Usually, if I am so unsure about my path, and how to achieve my goal, I stop and reconsider an entirely new plan.

But trying to get pregnant has forced me to continue moving ahead, one step at a time, with the doubt right there beside me like an unwelcome traveling companion.

I can go from hopeful to hopeless and back again all within a couple of cycles, but the doubt is always there.

I guess the ultimate goal (of being a Mom) is what drives me to continue, even with this everpresent feeling...

It's unsettling, makes me feel unmoored. And yet, what else can I do?

If I'm not ready to quit and try another option yet, it means I must continue on.

But it sure is exhausting...

Natalie said...

This was such a good entry for me to read today.

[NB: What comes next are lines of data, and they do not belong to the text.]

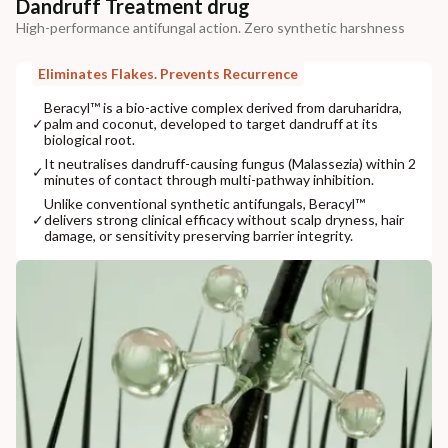
Dandruff Treatment drug
High-performance antifungal action. Zero synthetic harshness
Eliminates Flakes. Prevents Recurrence
Beracyl™ is a bio-active complex derived from daruharidra,
✓
palm and coconut, developed to target dandruff at its
biological root.
It neutralises dandruff-causing fungus (Malassezia) within 2
✓
minutes of contact through multi-pathway inhibition.
Unlike conventional synthetic antifungals, Beracyl™
✓
delivers strong clinical efficacy without scalp dryness, hair
damage, or sensitivity preserving barrier integrity.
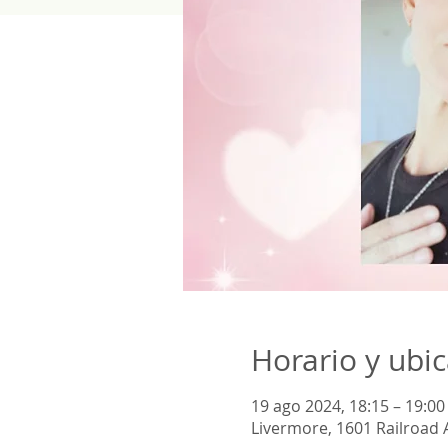
Horario y ubi
19 ago 2024, 18:15 – 19:00
Livermore, 1601 Railroad 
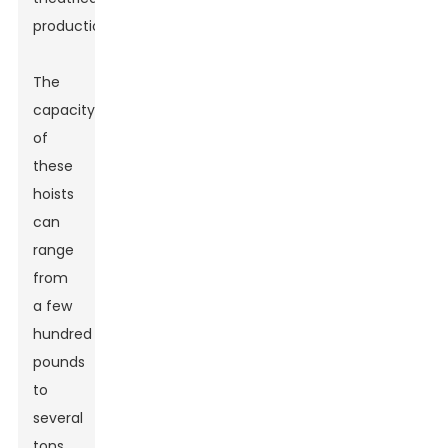
productions.
The
capacity
of
these
hoists
can
range
from
a few
hundred
pounds
to
several
tons.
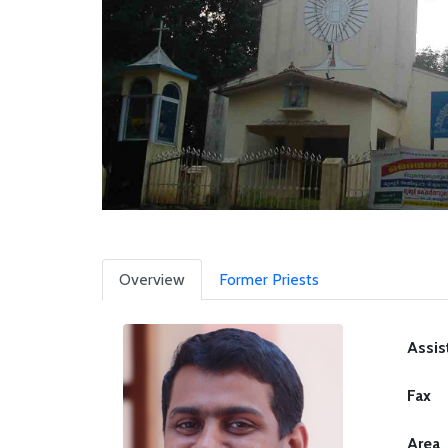
Overview
Former Priests
Assis
Fax
Area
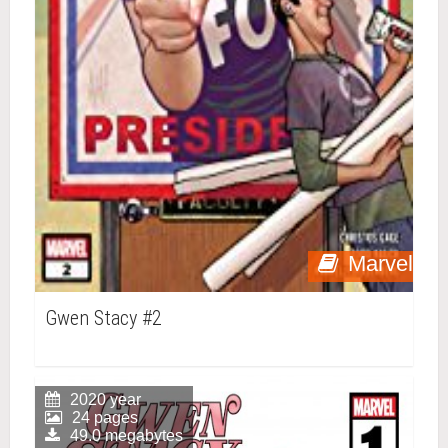
Marvel
Gwen Stacy #2
2020 year
24 pages
49.0 megabytes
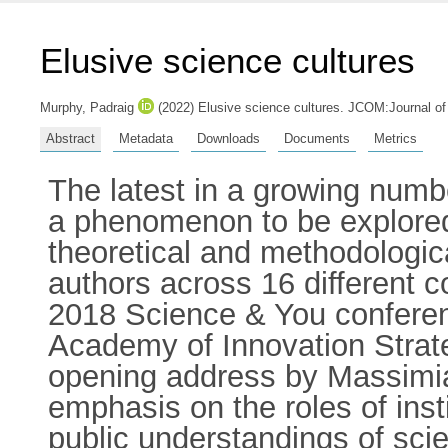
Elusive science cultures
Murphy, Padraig
(2022) Elusive science cultures. JCOM:Journal o
Abstract
Metadata
Downloads
Documents
Metrics
The latest in a growing numb
a phenomenon to be explored t
theoretical and methodologic
authors across 16 different c
2018 Science & You conferenc
Academy of Innovation Strate
opening address by Massimian
emphasis on the roles of inst
public understandings of sci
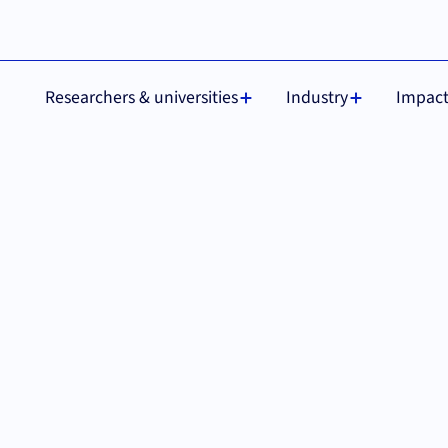
 are required for
Understood
Researchers & universities
Industry
Impac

I haven't found a way out yet.

Susan said...

Yes... infertility treatment is more addictive than gambling. I've never been a gambler but now I can understand how people become addicted to it. You make your first bid because you have the HOPE that you are going to win. But, when that big win doesn't happen, you keep going for FEAR of losing. Hope is why I started, but it is really, I think, the fear that urges me to keep going.

stickybun07 said...

I just stumbled upon your blog today and this post *really* spoke to me. I know the question of hope is one that we all struggle with all of the time, and it's certainly one that's been in the forefront of my mind this week. I wish all of us could find the answers!

Carol said...

yes - hope, fear, doubt. and totally with you on fertility treatments being more addictive than gambling.

I have no silver bullet. As much hope as I have, even on my best days, the doubt never goes away.